In the listing below, locate the line containing "1.必需的检查项目： （1）血常规、尿常规、大便常规； （2）C" and the line containing "2.患儿入院时已发生心源性休". Output both of them and every line between, exactly as written, and nothing more.
[Supplied data Boundary: Start]
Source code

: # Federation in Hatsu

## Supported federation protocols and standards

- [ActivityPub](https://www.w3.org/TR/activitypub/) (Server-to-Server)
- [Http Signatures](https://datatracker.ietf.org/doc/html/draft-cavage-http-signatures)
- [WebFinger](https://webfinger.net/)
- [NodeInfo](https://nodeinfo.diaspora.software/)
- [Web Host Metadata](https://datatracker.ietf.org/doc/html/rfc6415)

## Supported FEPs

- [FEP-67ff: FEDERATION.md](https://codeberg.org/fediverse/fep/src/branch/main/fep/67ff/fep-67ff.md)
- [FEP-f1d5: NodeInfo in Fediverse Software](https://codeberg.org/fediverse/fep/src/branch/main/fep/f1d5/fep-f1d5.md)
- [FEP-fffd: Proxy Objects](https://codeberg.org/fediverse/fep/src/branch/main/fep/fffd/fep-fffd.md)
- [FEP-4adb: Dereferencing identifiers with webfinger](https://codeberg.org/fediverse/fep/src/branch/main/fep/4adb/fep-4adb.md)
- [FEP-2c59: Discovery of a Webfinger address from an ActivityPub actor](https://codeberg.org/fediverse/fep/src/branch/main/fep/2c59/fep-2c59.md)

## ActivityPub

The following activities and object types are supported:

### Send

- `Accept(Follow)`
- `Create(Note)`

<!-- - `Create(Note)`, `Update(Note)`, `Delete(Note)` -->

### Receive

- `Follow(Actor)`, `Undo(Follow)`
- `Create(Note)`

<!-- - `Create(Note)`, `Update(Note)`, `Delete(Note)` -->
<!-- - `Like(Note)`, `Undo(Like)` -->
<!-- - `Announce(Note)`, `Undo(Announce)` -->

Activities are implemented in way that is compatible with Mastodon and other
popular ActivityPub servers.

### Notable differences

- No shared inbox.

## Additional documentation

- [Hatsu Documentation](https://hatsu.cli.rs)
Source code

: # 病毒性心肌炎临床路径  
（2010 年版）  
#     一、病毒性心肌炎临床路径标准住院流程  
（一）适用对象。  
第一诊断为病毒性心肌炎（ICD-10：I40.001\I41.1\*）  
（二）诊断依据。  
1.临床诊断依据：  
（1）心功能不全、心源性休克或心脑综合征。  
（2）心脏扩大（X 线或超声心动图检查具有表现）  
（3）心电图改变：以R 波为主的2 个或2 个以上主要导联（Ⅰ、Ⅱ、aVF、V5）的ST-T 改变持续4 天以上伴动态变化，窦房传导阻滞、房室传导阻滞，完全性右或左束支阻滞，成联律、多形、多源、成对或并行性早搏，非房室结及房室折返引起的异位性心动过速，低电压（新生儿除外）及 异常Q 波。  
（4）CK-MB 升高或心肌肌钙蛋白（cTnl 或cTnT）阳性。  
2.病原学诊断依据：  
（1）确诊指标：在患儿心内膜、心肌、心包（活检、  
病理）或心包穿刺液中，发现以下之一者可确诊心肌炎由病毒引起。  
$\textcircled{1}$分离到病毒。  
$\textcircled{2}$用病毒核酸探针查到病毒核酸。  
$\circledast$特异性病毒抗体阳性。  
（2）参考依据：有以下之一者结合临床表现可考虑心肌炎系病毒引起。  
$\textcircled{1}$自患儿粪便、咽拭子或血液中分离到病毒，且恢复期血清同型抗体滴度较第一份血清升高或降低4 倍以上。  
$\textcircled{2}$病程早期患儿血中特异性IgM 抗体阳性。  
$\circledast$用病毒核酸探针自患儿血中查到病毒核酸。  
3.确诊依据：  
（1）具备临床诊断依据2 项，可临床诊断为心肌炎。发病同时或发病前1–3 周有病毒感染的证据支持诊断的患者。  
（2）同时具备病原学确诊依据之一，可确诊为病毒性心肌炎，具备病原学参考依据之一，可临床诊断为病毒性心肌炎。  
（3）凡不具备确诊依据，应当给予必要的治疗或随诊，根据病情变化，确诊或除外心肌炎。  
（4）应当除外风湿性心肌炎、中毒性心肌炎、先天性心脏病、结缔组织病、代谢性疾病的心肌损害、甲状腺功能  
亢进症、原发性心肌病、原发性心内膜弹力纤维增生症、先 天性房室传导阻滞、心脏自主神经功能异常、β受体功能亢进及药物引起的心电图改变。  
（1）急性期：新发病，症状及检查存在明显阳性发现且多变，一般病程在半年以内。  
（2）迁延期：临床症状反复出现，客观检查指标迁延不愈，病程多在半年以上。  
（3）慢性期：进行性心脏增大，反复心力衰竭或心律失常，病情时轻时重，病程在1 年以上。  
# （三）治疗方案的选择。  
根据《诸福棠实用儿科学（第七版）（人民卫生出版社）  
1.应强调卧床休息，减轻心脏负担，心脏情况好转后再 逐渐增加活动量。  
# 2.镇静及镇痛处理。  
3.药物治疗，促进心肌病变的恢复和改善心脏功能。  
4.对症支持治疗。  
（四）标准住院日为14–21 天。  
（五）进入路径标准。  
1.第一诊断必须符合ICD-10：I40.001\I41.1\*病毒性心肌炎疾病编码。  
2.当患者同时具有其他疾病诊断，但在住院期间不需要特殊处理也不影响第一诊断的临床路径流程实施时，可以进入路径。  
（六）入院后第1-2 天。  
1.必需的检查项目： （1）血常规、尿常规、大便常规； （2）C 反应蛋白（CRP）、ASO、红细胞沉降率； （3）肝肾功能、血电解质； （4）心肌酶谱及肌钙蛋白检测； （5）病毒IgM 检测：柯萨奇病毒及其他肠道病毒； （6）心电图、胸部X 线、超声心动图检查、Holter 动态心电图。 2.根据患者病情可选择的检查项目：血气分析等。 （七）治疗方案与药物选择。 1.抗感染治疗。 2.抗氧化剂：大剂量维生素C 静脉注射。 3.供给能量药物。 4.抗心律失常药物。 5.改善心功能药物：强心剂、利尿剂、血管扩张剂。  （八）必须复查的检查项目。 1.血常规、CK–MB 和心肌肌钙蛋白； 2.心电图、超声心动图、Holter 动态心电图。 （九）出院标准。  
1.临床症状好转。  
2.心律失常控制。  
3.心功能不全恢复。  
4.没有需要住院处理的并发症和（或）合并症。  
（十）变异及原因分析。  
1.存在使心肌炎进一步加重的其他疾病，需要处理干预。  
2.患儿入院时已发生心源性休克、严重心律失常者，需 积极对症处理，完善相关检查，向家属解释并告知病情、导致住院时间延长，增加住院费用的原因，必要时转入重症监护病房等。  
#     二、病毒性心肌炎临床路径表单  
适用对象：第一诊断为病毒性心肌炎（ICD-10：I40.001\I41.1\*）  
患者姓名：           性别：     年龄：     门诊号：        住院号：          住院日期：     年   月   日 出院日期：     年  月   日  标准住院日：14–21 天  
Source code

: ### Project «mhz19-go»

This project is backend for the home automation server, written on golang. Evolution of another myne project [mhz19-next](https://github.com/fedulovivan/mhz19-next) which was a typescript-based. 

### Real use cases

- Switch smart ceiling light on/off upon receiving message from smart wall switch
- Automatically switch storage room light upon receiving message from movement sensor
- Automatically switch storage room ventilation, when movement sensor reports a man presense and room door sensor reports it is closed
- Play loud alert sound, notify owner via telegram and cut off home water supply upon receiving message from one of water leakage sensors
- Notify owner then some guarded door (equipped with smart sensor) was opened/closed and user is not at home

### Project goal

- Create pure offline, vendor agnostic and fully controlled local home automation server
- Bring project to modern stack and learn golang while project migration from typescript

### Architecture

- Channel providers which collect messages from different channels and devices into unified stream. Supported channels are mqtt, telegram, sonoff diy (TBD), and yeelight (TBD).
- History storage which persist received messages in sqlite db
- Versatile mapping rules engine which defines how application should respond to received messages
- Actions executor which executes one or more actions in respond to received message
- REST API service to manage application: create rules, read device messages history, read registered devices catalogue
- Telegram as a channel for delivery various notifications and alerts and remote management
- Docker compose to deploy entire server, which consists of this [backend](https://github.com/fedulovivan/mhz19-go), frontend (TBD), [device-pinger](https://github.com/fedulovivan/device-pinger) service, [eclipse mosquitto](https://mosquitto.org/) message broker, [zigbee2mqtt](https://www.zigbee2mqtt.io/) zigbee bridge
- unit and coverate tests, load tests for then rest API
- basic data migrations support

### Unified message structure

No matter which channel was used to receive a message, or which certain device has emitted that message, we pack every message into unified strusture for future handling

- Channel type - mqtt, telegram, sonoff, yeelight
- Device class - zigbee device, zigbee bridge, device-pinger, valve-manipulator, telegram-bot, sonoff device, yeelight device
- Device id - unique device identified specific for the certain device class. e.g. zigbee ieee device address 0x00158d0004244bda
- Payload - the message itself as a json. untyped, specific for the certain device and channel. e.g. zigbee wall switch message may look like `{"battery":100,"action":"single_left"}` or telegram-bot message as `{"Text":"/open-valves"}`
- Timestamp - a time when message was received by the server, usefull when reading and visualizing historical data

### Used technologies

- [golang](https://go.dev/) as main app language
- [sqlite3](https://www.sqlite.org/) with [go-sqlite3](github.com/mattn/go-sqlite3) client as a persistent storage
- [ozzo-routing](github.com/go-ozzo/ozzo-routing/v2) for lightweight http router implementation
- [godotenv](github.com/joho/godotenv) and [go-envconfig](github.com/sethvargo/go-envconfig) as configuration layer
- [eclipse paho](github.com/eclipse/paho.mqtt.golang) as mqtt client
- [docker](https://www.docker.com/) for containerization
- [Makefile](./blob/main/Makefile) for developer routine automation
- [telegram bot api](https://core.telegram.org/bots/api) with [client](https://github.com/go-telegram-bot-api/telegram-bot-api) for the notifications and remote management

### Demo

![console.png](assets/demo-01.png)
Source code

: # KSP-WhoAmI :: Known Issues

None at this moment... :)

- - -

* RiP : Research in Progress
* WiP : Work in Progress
[Supplied data Boundary: End]
• _Response box_:
1.必需的检查项目： （1）血常规、尿常规、大便常规； （2）C 反应蛋白（CRP）、ASO、红细胞沉降率； （3）肝肾功能、血电解质； （4）心肌酶谱及肌钙蛋白检测； （5）病毒IgM 检测：柯萨奇病毒及其他肠道病毒； （6）心电图、胸部X 线、超声心动图检查、Holter 动态心电图。 2.根据患者病情可选择的检查项目：血气分析等。 （七）治疗方案与药物选择。 1.抗感染治疗。 2.抗氧化剂：大剂量维生素C 静脉注射。 3.供给能量药物。 4.抗心律失常药物。 5.改善心功能药物：强心剂、利尿剂、血管扩张剂。  （八）必须复查的检查项目。 1.血常规、CK–MB 和心肌肌钙蛋白； 2.心电图、超声心动图、Holter 动态心电图。 （九）出院标准。  
1.临床症状好转。  
2.心律失常控制。  
3.心功能不全恢复。  
4.没有需要住院处理的并发症和（或）合并症。  
（十）变异及原因分析。  
1.存在使心肌炎进一步加重的其他疾病，需要处理干预。  
2.患儿入院时已发生心源性休克、严重心律失常者，需 积极对症处理，完善相关检查，向家属解释并告知病情、导致住院时间延长，增加住院费用的原因，必要时转入重症监护病房等。  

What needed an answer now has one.